Bringing soil-moisture monitoring technology from cornfield to battlefield
A cosmic-ray neutron rover may sound like something from a science-fiction film, but a University of Nebraska-Lincoln researcher is developing the high-tech tool to help the military better understand the harsh environments in which it operates.
Hydrogeophysicist Trenton Franz is exploring ways to use a soil moisture detector he helped create for agriculture to enable the military to quickly and reliably survey, monitor and map soils.
"Soil water content affects a range of processes and decision-making, from irrigation management to optimize water usage to weather forecasting," said Franz, a Robert B. Daugherty Water for Food Institute faculty fellow. "The military, like many other sectors, needs better datasets."
For example, when considering whether to deploy soldiers in remote locations, a critical factor is travel time to that destination. Poor soil stability can cause tanks and other heavy machinery to get stuck in mud. Franz's cosmic-ray neutron rover would allow the military to make soil maps on the fly to better predict how long it will take to get somewhere with large equipment.
The rover provides accurate, real-time soil moisture estimates by measuring subatomic neutron particles in the air above the soil surface.
Cosmic rays, or particles, enter the earth's atmosphere and travel to the surface. Its neutrons are absorbed into the soil, but some escape back into the air. The amount that escapes depends on the soil's hydrogen content, which is largely determined by the amount of water present. Measuring the level of neutrons in the air provides a reliable estimate of the water in the soil below.
The rover measures soil moisture every minute with a horizontal footprint of a 300-meter radius circle and a penetration depth of 30 centimeters.
Franz said one of the probe's most exciting features is its mobility.
"One could use the instrument to take mobile surveys from a vehicle, farm equipment or low flying aircraft," he said. "You could potentially mount it to the wall of a tank or drop it out of an airplane anywhere in the world and take measurements in a matter of minutes."
Despite its importance in many scientific disciplines, the ability to measure soil moisture is largely restricted to small and very large spatial scales, leaving a critical measurement gap.
Franz's research aims to reduce uncertainty in converting neutron counts in soil water content.
"Instead of gathering datasets using the labor-intensive practice of placing probes directly in the ground at multiple points or through satellite-based remote sensing, the rover allows us to gather valuable data that may be missing in between," he said.
The tool is also being used to advance the military's climate modeling and weather forecasting capabilities. Data from the rover is fed into weather and climate models developed by the U.S. Army Engineer Research and Development Center's Cold Regions Research and Engineering Laboratory (CRREL) and the Air Force Weather Agency to refine and validate their models.

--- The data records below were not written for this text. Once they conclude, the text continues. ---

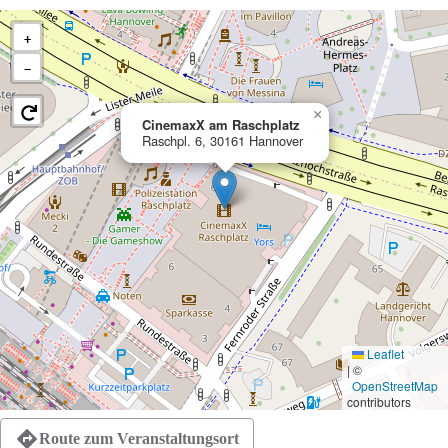
+
−
×
CinemaxX am Raschplatz
Raschpl. 6, 30161 Hannover
Leaflet
|
©
OpenStreetMap
contributors
Route zum Veranstaltungsort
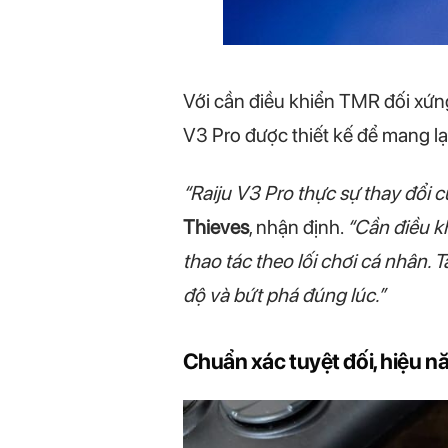
Với cần điều khiển TMR đối xứng
V3 Pro được thiết kế để mang lại
“Raiju V3 Pro thực sự thay đổi c
Thieves
, nhận định.
“Cần điều k
thao tác theo lối chơi cá nhân. 
độ và bứt phá đúng lúc.”
Chuẩn xác tuyệt đối, hiệu nă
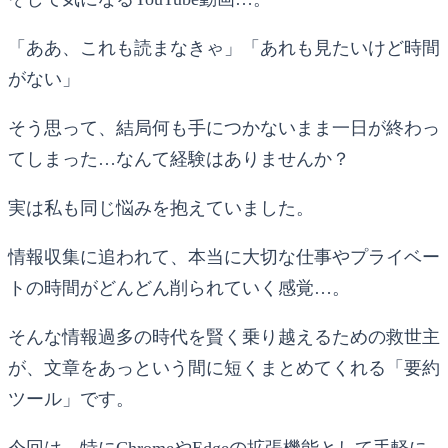
「ああ、これも読まなきゃ」「あれも見たいけど時間
がない」
そう思って、結局何も手につかないまま一日が終わっ
てしまった…なんて経験はありませんか？
実は私も同じ悩みを抱えていました。
情報収集に追われて、本当に大切な仕事やプライベー
トの時間がどんどん削られていく感覚…。
そんな情報過多の時代を賢く乗り越えるための救世主
が、文章をあっという間に短くまとめてくれる「要約
ツール」です。
今回は、特にChromeやEdgeの拡張機能として手軽に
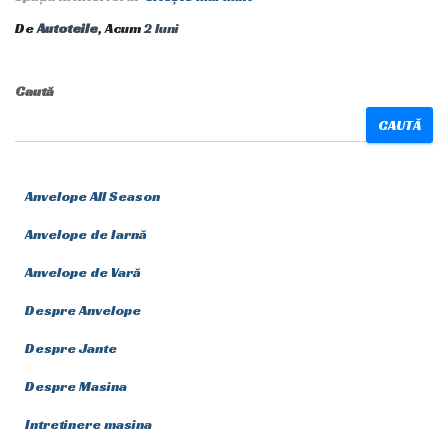
De
Autoteile
, Acum
2 luni
Caută
CAUTĂ
Anvelope All Season
Anvelope de Iarnă
Anvelope de Vară
Despre Anvelope
Despre Jante
Despre Masina
Intretinere masina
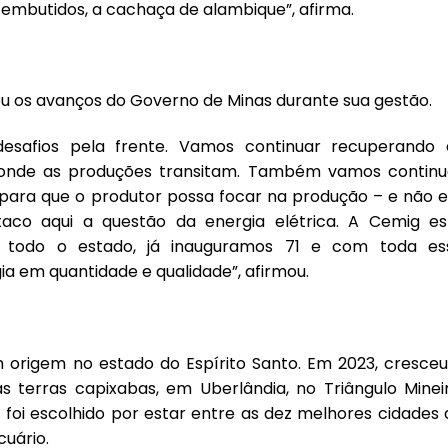
s embutidos, a cachaça de alambique”, afirma.
os avanços do Governo de Minas durante sua gestão.
esafios pela frente. Vamos continuar recuperando 
r onde as produções transitam. Também vamos continu
para que o produtor possa focar na produção – e não 
taco aqui a questão da energia elétrica. A Cemig es
 todo o estado, já inauguramos 71 e com toda es
ia em quantidade e qualidade”, afirmou.
origem no estado do Espírito Santo. Em 2023, cresceu
as terras capixabas, em Uberlândia, no Triângulo Mineir
 foi escolhido por estar entre as dez melhores cidades 
uário.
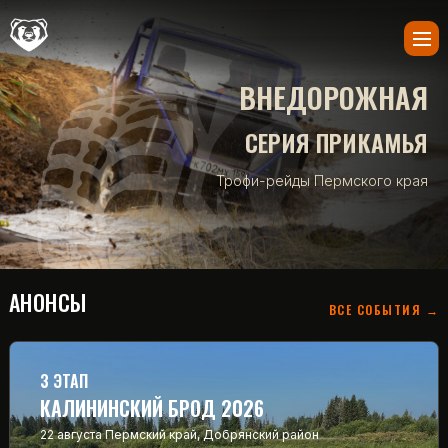
ВНЕДОРОЖНАЯ
СЕРИЯ ПРИКАМЬЯ
Трофи-рейды Пермского края
АНОНСЫ
ВСЕ СОБЫТИЯ →
3 ЭТАП
КАЛИНИНСКИЙ БРОД 2026
22 августа
Пермский край, Добрянский район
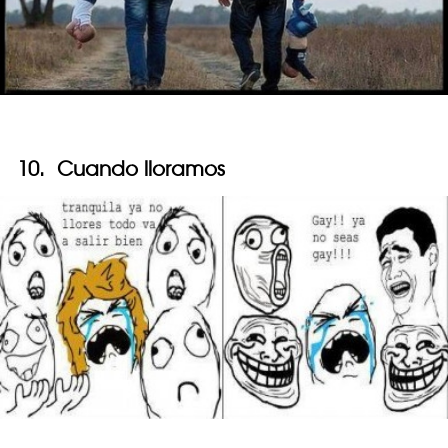
10. Cuando lloramos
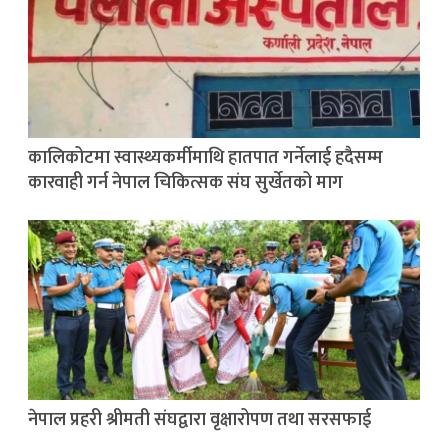
कालिकोटमा स्वास्थ्यकर्मीमाथि हातपात गर्नेलाई हदैसम्म
कारवाही गर्न नेपाल चिकित्सक संघ सुर्खेतको माग
नेपाल प्रहरी श्रीमती संघद्वारा वृक्षारोपण तथा सरसफाई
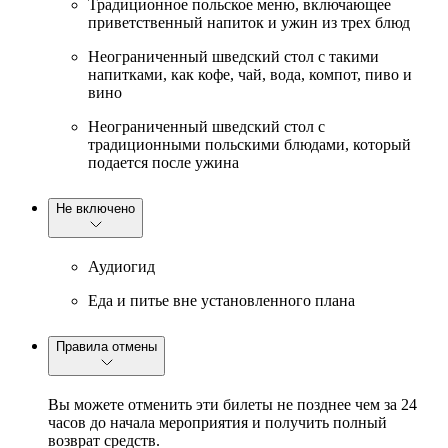
Традиционное польское меню, включающее
приветственный напиток и ужин из трех блюд
Неограниченный шведский стол с такими
напитками, как кофе, чай, вода, компот, пиво и
вино
Неограниченный шведский стол с
традиционными польскими блюдами, который
подается после ужина
Не включено
Аудиогид
Еда и питье вне установленного плана
Правила отмены
Вы можете отменить эти билеты не позднее чем за 24
часов до начала мероприятия и получить полный
возврат средств.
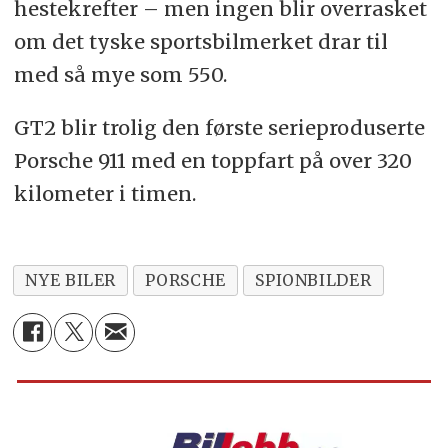
hestekrefter – men ingen blir overrasket
om det tyske sportsbilmerket drar til
med så mye som 550.
GT2 blir trolig den første serieproduserte
Porsche 911 med en toppfart på over 320
kilometer i timen.
NYE BILER
PORSCHE
SPIONBILDER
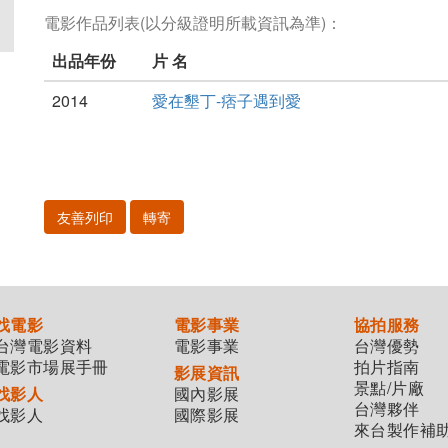
電影作品列表(以分級證明所載資訊為準)：
出品年份
片 名
2014
愛在墾丁-痞子遇到愛
友善列印
轉寄
找電影
電影事業
協拍服務
台灣電影資料
電影事業
台灣優勢
電影市場展手冊
拍片指南
影展資訊
景點/片廠
找影人
國內影展
台灣夥伴
找影人
國際影展
來台製作補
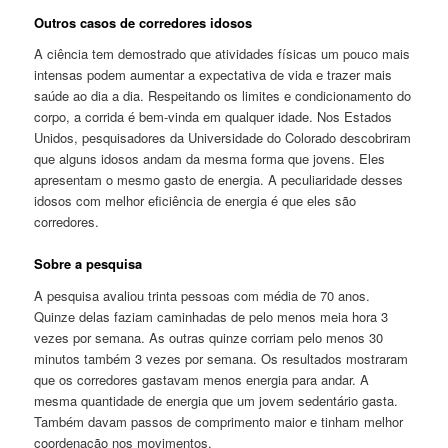
Outros casos de corredores idosos
A ciência tem demostrado que atividades físicas um pouco mais
intensas podem aumentar a expectativa de vida e trazer mais
saúde ao dia a dia. Respeitando os limites e condicionamento do
corpo, a corrida é bem-vinda em qualquer idade. Nos Estados
Unidos, pesquisadores da Universidade do Colorado descobriram
que alguns idosos andam da mesma forma que jovens. Eles
apresentam o mesmo gasto de energia. A peculiaridade desses
idosos com melhor eficiência de energia é que eles são
corredores.
Sobre a pesquisa
A pesquisa avaliou trinta pessoas com média de 70 anos.
Quinze delas faziam caminhadas de pelo menos meia hora 3
vezes por semana. As outras quinze corriam pelo menos 30
minutos também 3 vezes por semana. Os resultados mostraram
que os corredores gastavam menos energia para andar. A
mesma quantidade de energia que um jovem sedentário gasta.
Também davam passos de comprimento maior e tinham melhor
coordenação nos movimentos.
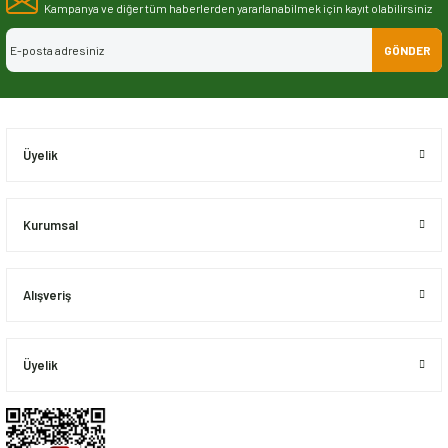
Görüş ve önerileriniz için teşekkür ederiz.
Kampanya ve diğer tüm haberlerden yararlanabilmek için kayıt olabilirsiniz
GÖNDER
Ürün resmi kalitesiz, bozuk veya görüntülenemiyor.
Ürün açıklamasında eksik bilgiler bulunuyor.
Ürün bilgilerinde hatalar bulunuyor.
Ürün fiyatı diğer sitelerden daha pahalı.
Üyelik
Bu ürüne benzer farklı alternatifler olmalı.
Kurumsal
Alışveriş
Gönder
Üyelik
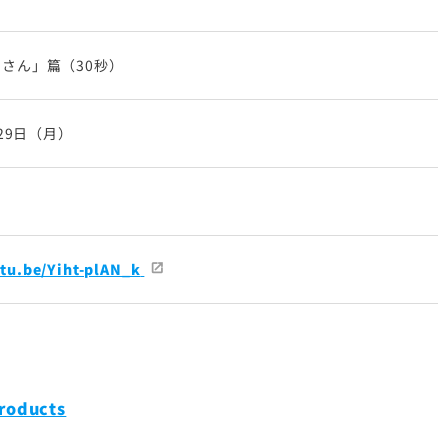
さん」篇（30秒）
月29日（月）
utu.be/Yiht-plAN_k
roducts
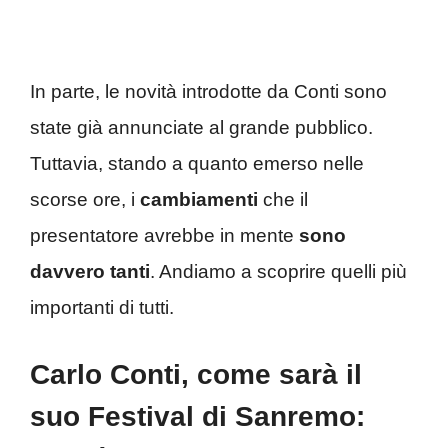
In parte, le novità introdotte da Conti sono
state già annunciate al grande pubblico.
Tuttavia, stando a quanto emerso nelle
scorse ore, i
cambiamenti
che il
presentatore avrebbe in mente
sono
davvero tanti
. Andiamo a scoprire quelli più
importanti di tutti.
Carlo Conti, come sarà il
suo Festival di Sanremo:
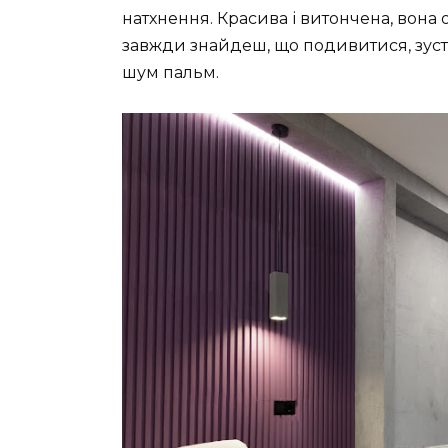
натхнення. Красива і витончена, вона о
завжди знайдеш, що подивитися, зуст
шум пальм.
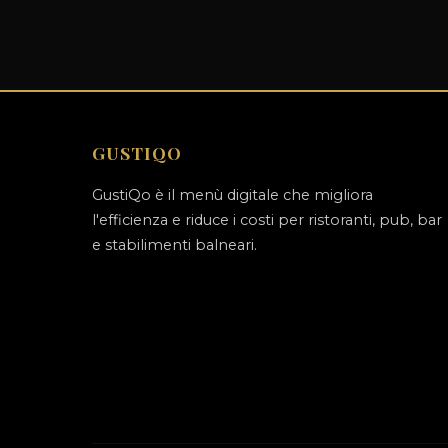
GUSTIQO
GustiQo è il menù digitale che migliora
l'efficienza e riduce i costi per ristoranti, pub, bar
e stabilimenti balneari.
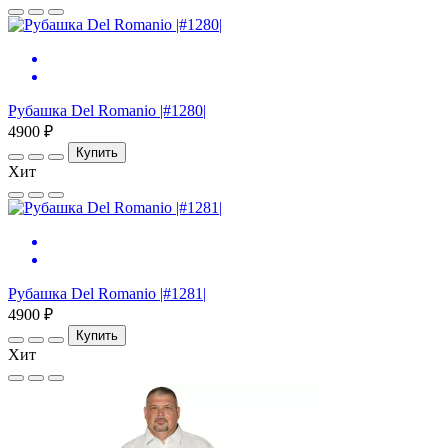
Рубашка Del Romanio |#1280|
4900 ₽
Купить
Хит
Рубашка Del Romanio |#1281|
4900 ₽
Купить
Хит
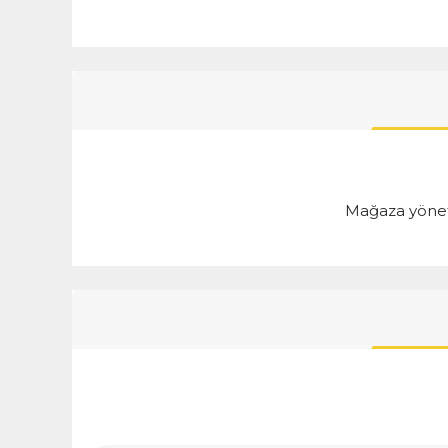
Mağaza yöneti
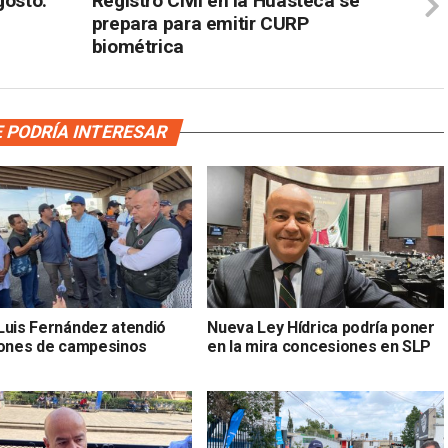
gosto:
Registro Civil en la Huasteca se
prepara para emitir CURP
biométrica
 PODRÍA INTERESAR
Luis Fernández atendió
Nueva Ley Hídrica podría poner
iones de campesinos
en la mira concesiones en SLP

Franz first developed the tool to create more efficient irrigation systems, enabling farmers to better manage water resources. To explore military applications, Franz received a one-year exploratory grant funded by CRREL in association with UNL's Great Plains Cooperative Ecosystems Studies Unit and coordinated through Kurt Preston, associate vice chancellor in UNL's Office of Research.
Franz's research is an example of how the University of Nebraska uses its resources and expertise in water to help address challenges beyond the state. Soil is a vital component of our environment. Understanding soil water content helps us grow more food with less water—and better prepare troops on the front lines.